> _TASK_
Show each line of the records below that contains the string "slice", copying every such line in full.
[Opening EXCERPTED DATA section]
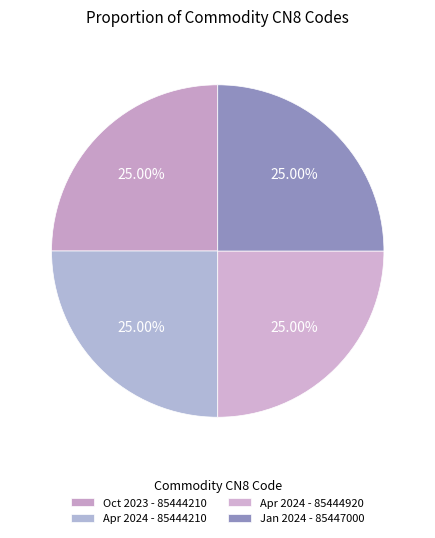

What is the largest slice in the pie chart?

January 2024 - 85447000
[Closing EXCERPTED DATA section]
[Opening EXCERPTED DATA section]
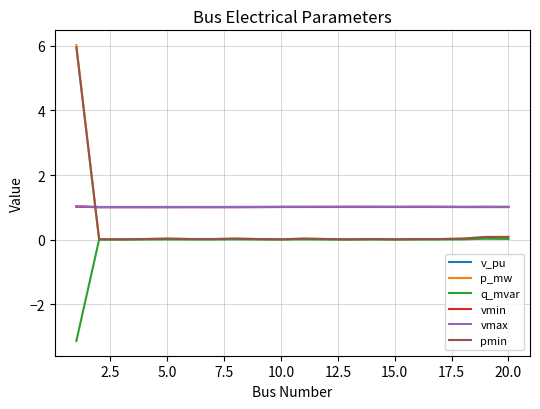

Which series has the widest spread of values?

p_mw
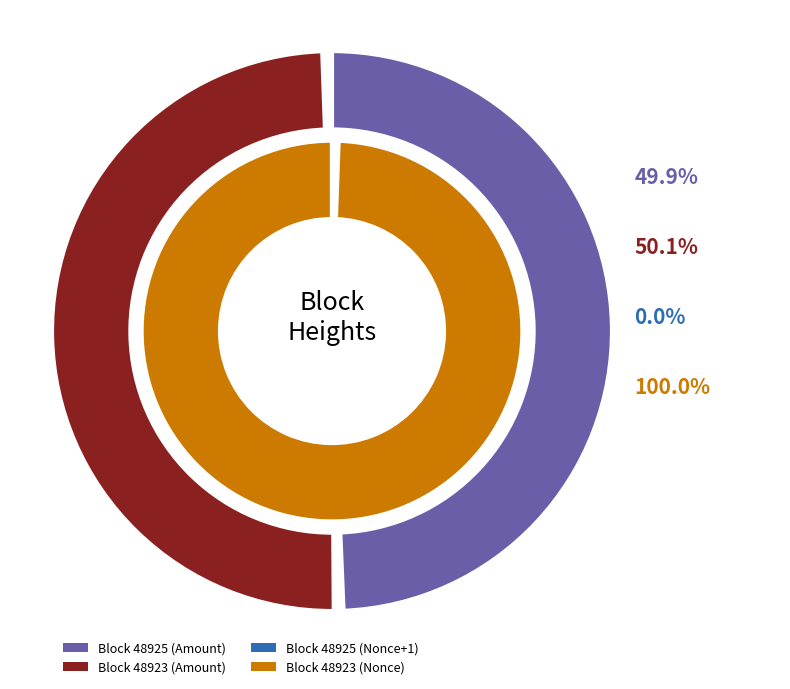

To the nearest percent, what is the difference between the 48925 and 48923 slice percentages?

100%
[Closing EXCERPTED DATA section]
> _RESULT_
What is the largest slice in the pie chart?
To the nearest percent, what is the difference between the 48925 and 48923 slice percentages?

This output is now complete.